## INPUT MATERIAL
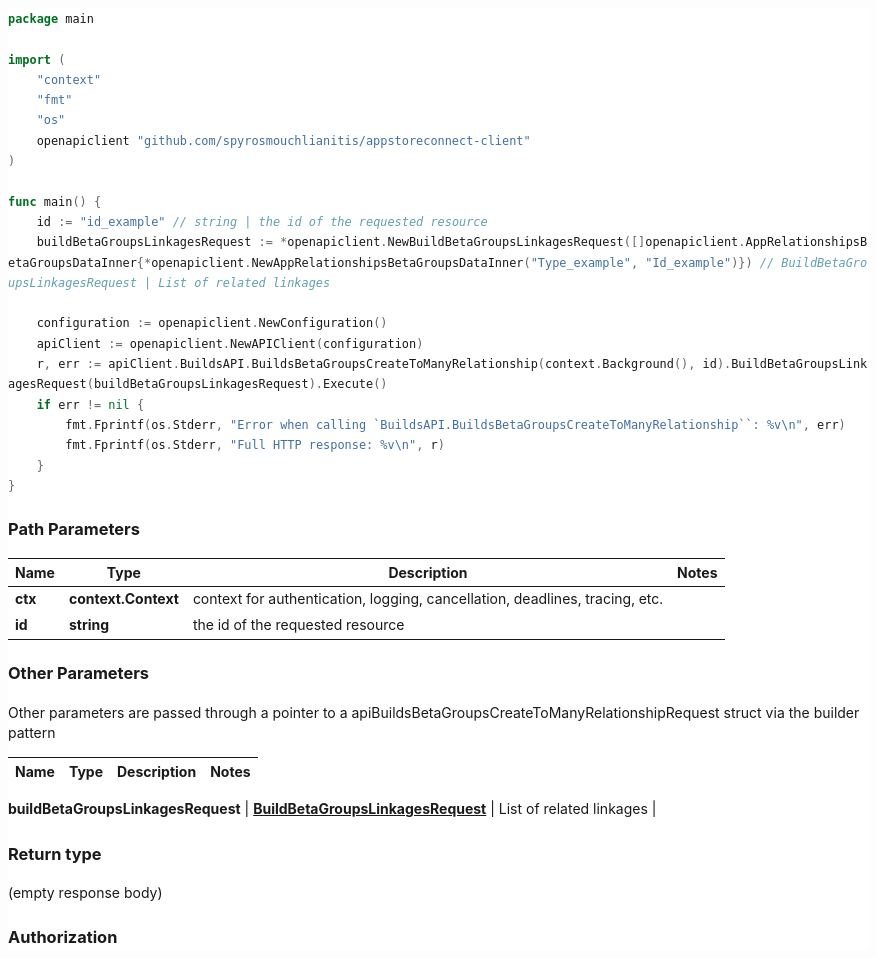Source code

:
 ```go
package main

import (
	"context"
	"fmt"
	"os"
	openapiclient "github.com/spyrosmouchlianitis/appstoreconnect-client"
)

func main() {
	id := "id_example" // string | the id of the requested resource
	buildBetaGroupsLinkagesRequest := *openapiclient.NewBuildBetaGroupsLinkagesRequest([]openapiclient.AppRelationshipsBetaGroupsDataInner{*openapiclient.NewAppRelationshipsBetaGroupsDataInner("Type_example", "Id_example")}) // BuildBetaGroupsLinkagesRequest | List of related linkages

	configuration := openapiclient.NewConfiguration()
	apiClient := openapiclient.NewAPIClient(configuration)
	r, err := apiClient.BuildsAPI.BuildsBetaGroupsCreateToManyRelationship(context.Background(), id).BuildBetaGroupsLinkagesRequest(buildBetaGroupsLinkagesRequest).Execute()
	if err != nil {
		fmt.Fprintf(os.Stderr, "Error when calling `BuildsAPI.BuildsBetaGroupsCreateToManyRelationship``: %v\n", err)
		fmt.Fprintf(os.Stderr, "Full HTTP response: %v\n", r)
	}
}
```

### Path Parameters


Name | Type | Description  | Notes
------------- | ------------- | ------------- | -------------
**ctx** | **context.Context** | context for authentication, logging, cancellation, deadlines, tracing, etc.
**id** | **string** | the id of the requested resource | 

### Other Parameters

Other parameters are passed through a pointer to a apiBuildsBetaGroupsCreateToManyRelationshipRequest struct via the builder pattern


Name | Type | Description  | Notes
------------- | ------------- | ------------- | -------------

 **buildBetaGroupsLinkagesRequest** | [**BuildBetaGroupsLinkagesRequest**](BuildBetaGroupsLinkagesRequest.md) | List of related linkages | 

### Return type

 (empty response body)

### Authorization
...
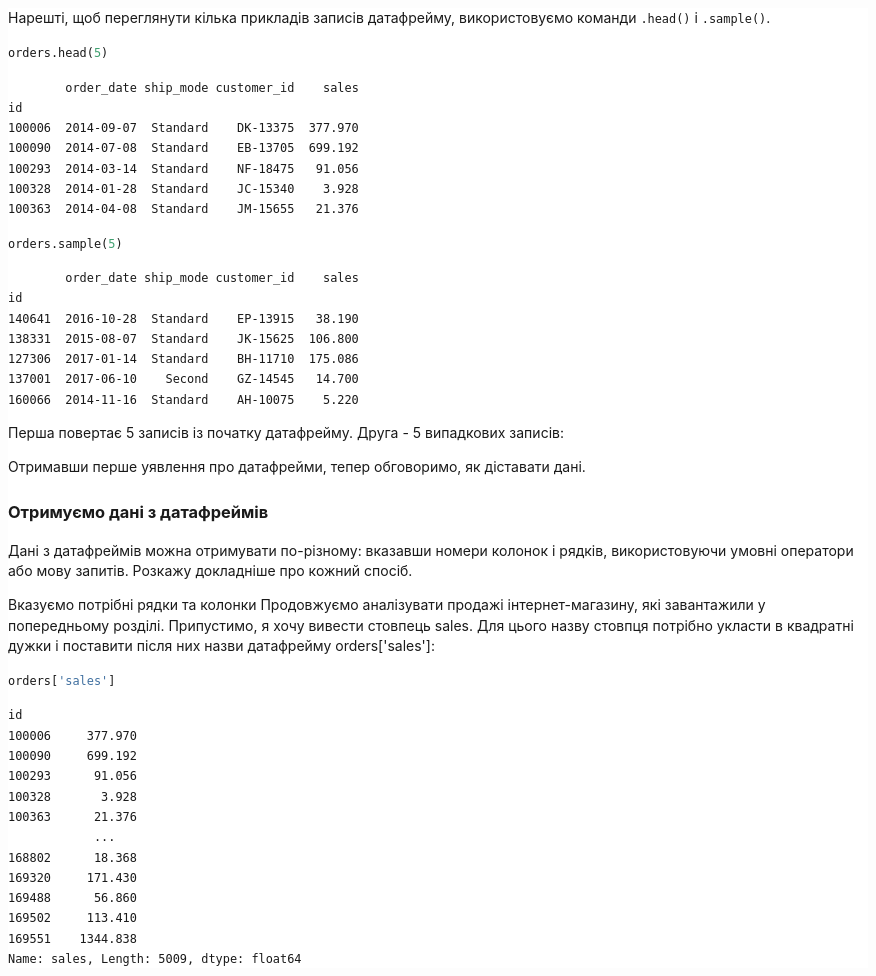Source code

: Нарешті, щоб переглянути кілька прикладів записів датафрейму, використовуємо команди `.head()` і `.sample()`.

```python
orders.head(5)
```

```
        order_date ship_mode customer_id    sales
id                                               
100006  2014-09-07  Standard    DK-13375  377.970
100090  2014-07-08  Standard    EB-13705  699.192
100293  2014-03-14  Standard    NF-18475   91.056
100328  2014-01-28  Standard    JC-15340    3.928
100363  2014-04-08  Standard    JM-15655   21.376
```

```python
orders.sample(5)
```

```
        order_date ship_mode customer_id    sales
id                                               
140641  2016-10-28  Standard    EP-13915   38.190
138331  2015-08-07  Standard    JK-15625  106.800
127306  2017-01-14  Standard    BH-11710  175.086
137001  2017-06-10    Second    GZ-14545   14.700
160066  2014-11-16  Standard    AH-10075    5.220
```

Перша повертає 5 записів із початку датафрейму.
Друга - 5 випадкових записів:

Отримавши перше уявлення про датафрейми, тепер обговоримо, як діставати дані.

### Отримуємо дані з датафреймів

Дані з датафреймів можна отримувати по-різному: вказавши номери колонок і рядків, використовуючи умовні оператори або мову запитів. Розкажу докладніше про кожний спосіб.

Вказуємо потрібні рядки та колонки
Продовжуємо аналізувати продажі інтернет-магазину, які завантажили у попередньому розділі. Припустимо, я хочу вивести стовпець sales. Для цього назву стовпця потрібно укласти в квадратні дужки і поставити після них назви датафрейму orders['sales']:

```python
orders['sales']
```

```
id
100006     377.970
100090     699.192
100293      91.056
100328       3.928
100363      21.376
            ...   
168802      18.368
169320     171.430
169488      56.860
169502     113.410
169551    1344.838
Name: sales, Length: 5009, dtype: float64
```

## THE PROBLEM
Pull out every line of the records above that contains the word "Fprintf".

## EXPECTED ANSWER
		fmt.Fprintf(os.Stderr, "Error when calling `BuildsAPI.BuildsBetaGroupsCreateToManyRelationship``: %v\n", err)
		fmt.Fprintf(os.Stderr, "Full HTTP response: %v\n", r)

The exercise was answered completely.